For the Birds Radio Program: Yellow-bellied Sapsucker

Original Air Date: March 15, 2000 (estimated date) Rerun Dates: March 15, 2019; April 20, 2015; April 18, 2014; April 18, 2013; April 24, 2012; April 6, 2012; April 19, 2010; March 17, 2010; April 30, 2007; March 21, 2006; March 17, 2005; March 18, 2004

Laura talks about one of her favorite signs of spring.

Duration: 3′53″

Transcript

I’m recording this program on March 14, 2000. One day last week the temperature reached 70, and the next day I saw my first robin. Swans, geese, and ducks are swimming about in the St. Louis River to the tune of the first Killdeer calls and Red-winged Blackbird songs. Woodcock are performing their skydance in clearings.

Yet to me these are like Christmas decorations that sprout up in department stores before Thanksgiving–they’re hardly proof of spring. It’s not that we’ve had two snowfalls since last week–snow is hardly inconsistent with a Duluth spring. The evidence I’m searching for to prove that spring has really sprung will appear in the aspen tree in my own backyard. Every morning I carefully use my binoculars to search every one of its branches. One morning a Yellow-bellied Sapsucker will suddenly just be there, quietly tapping for aspen sap, and I will know beyond a shadow of a doubt that spring has truly arrived.

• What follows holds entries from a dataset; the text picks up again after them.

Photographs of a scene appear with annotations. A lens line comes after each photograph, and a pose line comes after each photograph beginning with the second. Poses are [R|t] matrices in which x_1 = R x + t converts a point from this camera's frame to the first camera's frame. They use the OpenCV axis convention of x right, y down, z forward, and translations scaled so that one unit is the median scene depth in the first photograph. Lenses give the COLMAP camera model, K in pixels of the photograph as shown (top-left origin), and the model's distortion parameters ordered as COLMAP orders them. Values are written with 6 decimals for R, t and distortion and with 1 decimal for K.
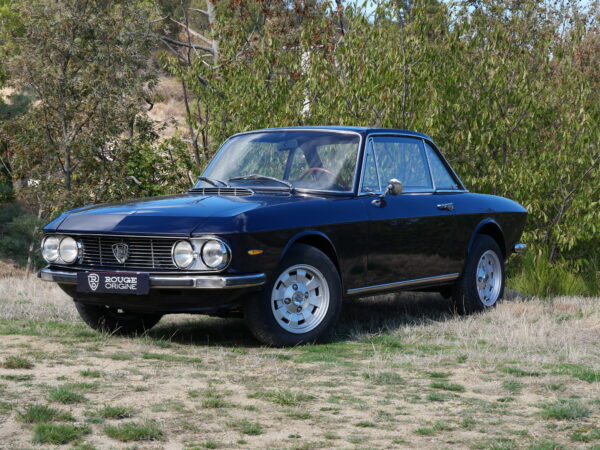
lens RADIAL K [[1345.6, 0, 301.3], [0, 1345.6, 222.3], [0, 0, 1]] dist [0.003379, 0.000000]
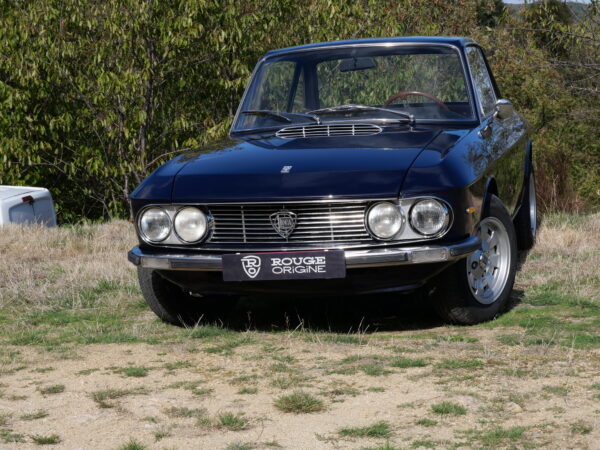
lens RADIAL K [[1345.6, 0, 299.5], [0, 1345.6, 227.0], [0, 0, 1]] dist [0.003379, 0.000000]
pose [[0.943062, -0.092027, 0.319632, -0.364174], [0.065261, 0.993479, 0.093490, -0.045038], [-0.326151, -0.067308, 0.942918, 0.292002]]
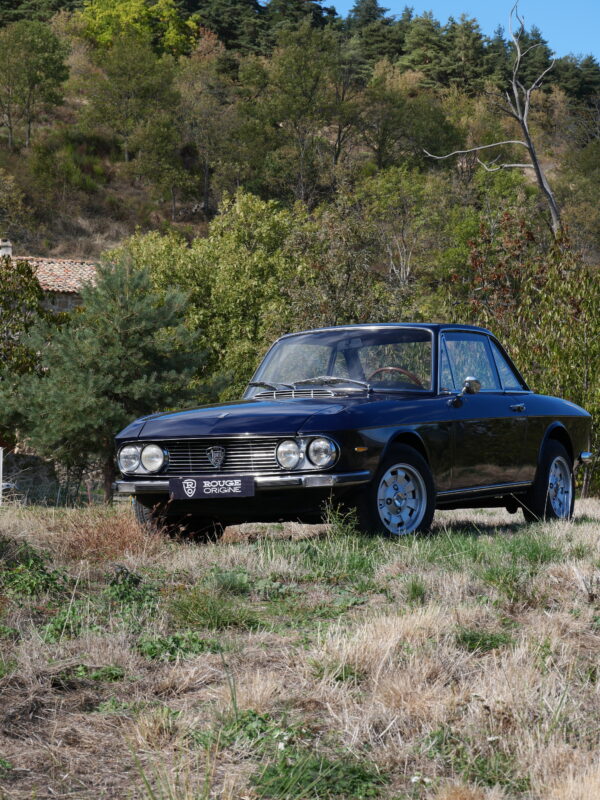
lens RADIAL K [[2328.0, 0, 301.2], [0, 2328.0, 400.4], [0, 0, 1]] dist [0.087151, 0.000000]
pose [[0.993915, -0.032546, 0.105228, -0.247957], [0.037465, 0.998279, -0.045109, 0.059872], [-0.103578, 0.048777, 0.993425, -0.666956]]
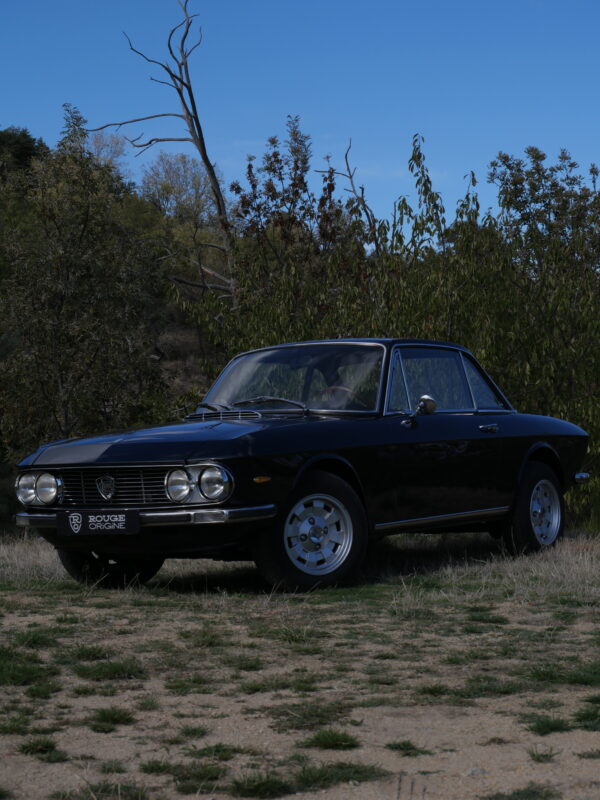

A lot of people dislike sapsuckers because they are harmful to expensive ornamental trees. This is a problem, to be sure, but it’s fairly preventable–when a sapsucker attacks a beloved tree, we can ring the trunk with aluminum sheeting until the woodpecker moves on. Most of the trees sapsuckers riddle with their little holes are just old aspens and other ordinary trees, and most of these have no trouble withstanding a sapsucker’s drillings. The ones that do succumb at least provide food and homes for other woodpeckers as they decay.

Sapsucker may be the only woodpecker that damages living tree tissue, but they give the earth back a lot more than they take. The sap that oozes from their drill holes feeds far more than just sapsuckers. It’s the first source of food for many returning migrants, from kinglets and warblers to hummingbirds. Our hummers usually return the first week of May, when blooming flowers are still few and far between in north country. They two places I most often see them taking sweet sustenance and tiny insects are at the tips of spruce branches and at sapsucker drill holes. Cape May Warblers have the sweetest beak of any warbler, and they are another species especially drawn to sapsucker drill holes. In the nineteen springs since I first moved to Peabody Street, my first kinglet and Yellow-rumped Warbler have virtually always been seen in my own back yard, in my aspen tree, at the sapsucker drill holes.

Adult male Yellow-bellied Sapsuckers have a beautiful and dramatic face pattern, but overall sapsuckers look scruffier than our clean-patterned Downy and Hairy Woodpeckers. Their drill pattern is rather scruffy, too-they sound like they were just given a new drum and don’t have a clue how to use it, or any innate sense of rhythm. And even their name subjects them to ridicule. Even if it’s hard for some people to give Yellow-bellied Sapsuckers their respect and affection, any birder worth his or her salt pays attention to them at least for the company they keep. Me, I love them, and consider them the truest, most helpful of all the signs of spring.